A ella llegó hace diez años y todo gracias a un amigo. Se estaba empezando a formar un proyecto inmobiliario en Punta Pite, donde dividirían un gran terreno para su venta, pero la casa del antiguo dueño estaba en perfectas condiciones y querían que formara parte de toda la urbanización. “La fui a ver y era tan bonito el lugar que me embalé y la compré”, cuenta Francisco. Lo conquistó la vista y porque, según él, está en un lugar bastante estratégico, rodeada de árboles que la protegen y colgando al mar sobre un acantilado. Eso sí, la cosa no fue con entrega inmediata, ya que le pidieron la casa por un año para usarla como “oficina de ventas”. Pero como él es más bien tranquilo, se lo tomó con calma y aprovechó ese tiempo para pensar bien cómo la quería, tanto en arquitectura como en decoración.

De su diseño original decidió no cambiar prácticamente nada. “Si bien es cierto que el dueño anterior la había hecho muy sencilla en materiales, también la hizo con mucha onda y muy cómoda para vivirla”. Así Francisco le hizo sólo una “cosmética”: reemplazó el coirón del techo por tejas –por un tema de seguridad– y optó por crear un nuevo dormitorio principal y de ampliar la cocina, ya que la original era muy chica. Siempre velando por mantener el estilo que tanto le gustó desde un principio y de conservar elementos como el revestimiento exterior de madera, el damero en blanco y negro del piso y las paredes blancas del interior. Se asesoró por su amigo, el arquitecto Juan Sabbagh, quien además se dio el tiempo de acompañarlo en varias de las visitas semanales que hacía Francisco para revisar cada uno de los avances.

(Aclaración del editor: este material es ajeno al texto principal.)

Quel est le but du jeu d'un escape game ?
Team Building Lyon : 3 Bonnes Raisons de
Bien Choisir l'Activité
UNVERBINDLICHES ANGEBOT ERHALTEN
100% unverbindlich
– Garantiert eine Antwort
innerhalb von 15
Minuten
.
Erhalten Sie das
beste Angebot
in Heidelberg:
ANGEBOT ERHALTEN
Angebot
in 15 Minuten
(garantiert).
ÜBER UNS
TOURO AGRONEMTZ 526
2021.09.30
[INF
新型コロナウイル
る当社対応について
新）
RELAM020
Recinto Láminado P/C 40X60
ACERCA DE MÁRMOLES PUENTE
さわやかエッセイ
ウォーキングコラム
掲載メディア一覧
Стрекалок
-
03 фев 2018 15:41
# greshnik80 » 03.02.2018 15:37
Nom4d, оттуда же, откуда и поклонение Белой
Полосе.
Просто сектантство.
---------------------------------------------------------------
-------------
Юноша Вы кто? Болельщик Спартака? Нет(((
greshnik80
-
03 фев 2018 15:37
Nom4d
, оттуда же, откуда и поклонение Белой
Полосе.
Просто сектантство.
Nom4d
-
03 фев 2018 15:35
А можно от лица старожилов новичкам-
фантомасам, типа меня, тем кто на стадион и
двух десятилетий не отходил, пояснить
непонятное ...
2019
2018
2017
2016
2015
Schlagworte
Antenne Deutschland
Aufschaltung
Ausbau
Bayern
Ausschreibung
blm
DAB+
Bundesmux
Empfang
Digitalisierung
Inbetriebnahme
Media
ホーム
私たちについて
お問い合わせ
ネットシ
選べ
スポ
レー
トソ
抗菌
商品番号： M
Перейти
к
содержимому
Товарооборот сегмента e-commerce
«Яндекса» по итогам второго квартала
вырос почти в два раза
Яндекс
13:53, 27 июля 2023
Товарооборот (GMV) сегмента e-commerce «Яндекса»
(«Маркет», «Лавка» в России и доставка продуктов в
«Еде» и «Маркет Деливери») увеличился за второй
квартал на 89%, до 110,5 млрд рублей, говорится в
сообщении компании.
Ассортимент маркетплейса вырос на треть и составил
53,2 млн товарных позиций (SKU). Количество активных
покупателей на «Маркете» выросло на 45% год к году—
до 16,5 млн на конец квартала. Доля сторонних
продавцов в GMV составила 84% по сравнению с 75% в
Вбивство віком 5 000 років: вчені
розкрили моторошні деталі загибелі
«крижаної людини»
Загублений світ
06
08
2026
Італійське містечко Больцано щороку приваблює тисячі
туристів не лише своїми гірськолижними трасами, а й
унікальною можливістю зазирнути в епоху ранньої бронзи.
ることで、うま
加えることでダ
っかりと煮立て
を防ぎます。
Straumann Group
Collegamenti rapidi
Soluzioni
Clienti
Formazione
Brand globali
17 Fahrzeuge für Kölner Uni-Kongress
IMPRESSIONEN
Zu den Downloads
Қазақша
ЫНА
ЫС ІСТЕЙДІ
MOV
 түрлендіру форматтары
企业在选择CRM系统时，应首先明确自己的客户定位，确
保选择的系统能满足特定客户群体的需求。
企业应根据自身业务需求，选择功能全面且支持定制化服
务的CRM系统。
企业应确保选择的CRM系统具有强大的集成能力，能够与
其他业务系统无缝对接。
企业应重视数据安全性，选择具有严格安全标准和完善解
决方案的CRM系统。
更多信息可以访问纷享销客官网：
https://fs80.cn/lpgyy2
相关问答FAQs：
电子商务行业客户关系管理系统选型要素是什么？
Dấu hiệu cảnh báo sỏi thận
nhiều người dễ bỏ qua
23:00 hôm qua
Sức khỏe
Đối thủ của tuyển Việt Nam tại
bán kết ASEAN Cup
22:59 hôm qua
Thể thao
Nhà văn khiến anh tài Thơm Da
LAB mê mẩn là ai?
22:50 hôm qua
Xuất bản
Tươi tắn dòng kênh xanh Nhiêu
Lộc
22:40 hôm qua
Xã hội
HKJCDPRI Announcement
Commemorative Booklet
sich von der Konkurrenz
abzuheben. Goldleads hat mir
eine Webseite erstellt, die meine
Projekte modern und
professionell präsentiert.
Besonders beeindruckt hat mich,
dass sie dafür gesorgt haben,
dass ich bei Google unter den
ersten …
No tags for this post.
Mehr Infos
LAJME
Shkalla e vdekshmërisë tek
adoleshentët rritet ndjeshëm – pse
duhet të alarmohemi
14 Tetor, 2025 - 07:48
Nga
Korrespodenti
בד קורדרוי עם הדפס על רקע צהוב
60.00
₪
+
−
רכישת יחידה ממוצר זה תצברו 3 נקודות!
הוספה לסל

Para pensar en su decoración el tema fue todavía más fácil, gracias a la dupla que hace con su señora Rosario Figueroa, quien también sabe bastante del tema. Como querían que la casa fuera muy fácil de mantener y que nada fuera tan delicado como para complicarlos ni esclavizarlos, eligieron varios muebles de su casa en Santiago que ya estaban un poco más “carreteados”, además de algunas cosas que encontró en remates, ferias, el Parque de los Reyes y uno que otro objeto de la tienda. Como dice su dueño, es un mix armónico, suelto, apto para los tres niños con los que llegó en ese minuto y los dos más que se sumaron en el camino. “Es nada que ver al estilo de la casa de Santiago… los muebles están para poner las patas arribas y los sofás para echarse”.

En estos diez años ha sido muy poco lo que ha cambiado. La pensaron tan bien que no ha necesitado de nuevas remodelaciones y a sus dueños tampoco les dan ganas de hacer nada más. “Es una casa que no me da problemas, que funciona perfecto y además es cundidora y cómoda”. Sólo les importa descansar durante los fines de semana que logran escaparse de Santiago, de invitar amigos y de aprovechar la terraza que simplemente es para no moverse de ahí.